A literature survey regarding the production of PHA by Bacillus spp. has clearly revealed that the accumulation of PHA, particularly by B. cereus strains, has been widely reported. However, the majority of the studies reported the production of the homopolymer P(3HB) (Evangeline and Sridharan, 2019; Suryawanshi et al., 2020), and only a few have documented the production of PHA copolymer with pretreatments of the carbon feedstock and/or supplementation with pure carbon sources and expensive precursors (Mizuno et al. 2010; Mohandas et al., 2018). The present study indicated the direct bioconversion of untreated AIBP to the PHA copolymer by an endophytic strain of B. cereus without any addition of precursor or cosubstrates to the fermentation medium, thus making the process environmentally and economically viable.
Conclusions
The study investigated the direct conversion of an inexpensive and renewable AIBP, sugarcane molasses, to P(3HB-co-3HV) copolymer by the endophytic isolate B. cereus RCL 02 without supplementation of any expensive precursors in the growth medium. To the best of our knowledge, this is the first report on statistical methodology-based agro-waste conversion to PHA copolymer with the 3HV monomer composition by an endophytic strain of B. cereus under single-step batch cultivation conditions. The BBD of RSM has been successfully implemented to optimize the process variables, in order to achieve the maximum PHA production and delineate the role of each of the variables and their interactive effects.

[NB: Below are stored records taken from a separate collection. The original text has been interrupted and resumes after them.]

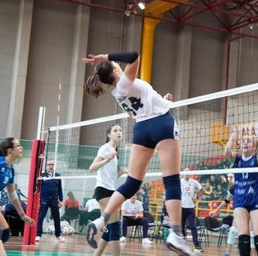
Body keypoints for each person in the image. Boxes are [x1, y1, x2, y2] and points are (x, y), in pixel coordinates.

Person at [83, 51, 192, 255]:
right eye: (115, 64)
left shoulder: (118, 92)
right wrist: (104, 57)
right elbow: (134, 55)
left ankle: (101, 220)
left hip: (142, 130)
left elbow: (143, 104)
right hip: (161, 123)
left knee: (132, 183)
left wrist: (162, 100)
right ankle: (177, 235)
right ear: (116, 70)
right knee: (172, 179)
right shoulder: (124, 82)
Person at [222, 125, 258, 256]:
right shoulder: (237, 160)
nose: (245, 143)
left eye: (249, 141)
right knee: (243, 235)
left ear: (254, 147)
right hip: (240, 200)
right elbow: (226, 150)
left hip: (255, 200)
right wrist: (235, 134)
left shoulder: (256, 159)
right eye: (243, 141)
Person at [88, 123, 128, 256]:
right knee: (115, 226)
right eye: (115, 130)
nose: (119, 132)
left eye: (120, 130)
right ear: (109, 135)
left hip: (110, 189)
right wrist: (106, 159)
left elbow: (112, 177)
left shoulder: (116, 153)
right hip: (103, 190)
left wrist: (122, 171)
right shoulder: (105, 148)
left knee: (109, 228)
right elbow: (92, 167)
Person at [35, 160, 64, 242]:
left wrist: (61, 200)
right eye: (49, 164)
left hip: (54, 200)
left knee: (56, 218)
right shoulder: (42, 176)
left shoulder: (57, 176)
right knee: (41, 217)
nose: (51, 166)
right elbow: (38, 188)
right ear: (46, 166)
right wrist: (38, 198)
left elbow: (60, 189)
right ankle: (38, 235)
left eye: (52, 165)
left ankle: (58, 235)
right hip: (44, 199)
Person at [180, 168, 205, 253]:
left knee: (193, 226)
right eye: (185, 172)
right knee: (181, 226)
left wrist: (196, 197)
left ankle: (197, 246)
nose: (187, 174)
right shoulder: (180, 182)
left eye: (188, 172)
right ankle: (183, 244)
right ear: (183, 173)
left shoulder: (194, 182)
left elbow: (202, 191)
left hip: (190, 207)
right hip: (181, 207)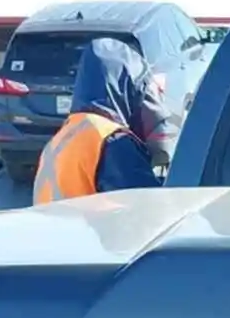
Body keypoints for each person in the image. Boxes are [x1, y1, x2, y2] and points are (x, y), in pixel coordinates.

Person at [32, 38, 170, 204]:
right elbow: (147, 209)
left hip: (58, 229)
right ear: (128, 89)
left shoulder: (62, 138)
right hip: (93, 229)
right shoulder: (112, 141)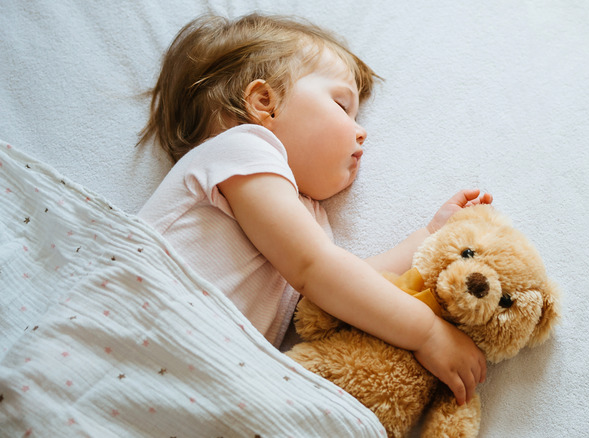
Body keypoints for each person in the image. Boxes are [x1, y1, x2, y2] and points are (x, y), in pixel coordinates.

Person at [137, 12, 492, 406]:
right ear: (263, 103)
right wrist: (426, 332)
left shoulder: (307, 220)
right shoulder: (241, 151)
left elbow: (338, 292)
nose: (362, 131)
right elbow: (317, 271)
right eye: (342, 106)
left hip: (194, 384)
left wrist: (427, 239)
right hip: (143, 333)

The statistically designed optimization ensued a 1.6-fold increase in the PHA yield (7.8–12.6 g/l) by the isolate RCL 02 compared with the classical OVAT methodology. Bioconversion of raw sugarcane molasses to a substantial amount of PHA copolymer (12.6 g/l) by an endophytic bacterial strain appears to be enticing both economically and ecologically, as it has integrated the biosynthesis of PHA with simultaneous utilization of an AIBP. Future studies will focus on developing a suitable and energy-efficient downstream process for the sustainable production of this biogenic polymer. In addition, detailed physicochemical characterization of this accumulated P(3HB-co-3HV) copolymer would be carried out to identify its potential applications, particularly in biomedicine.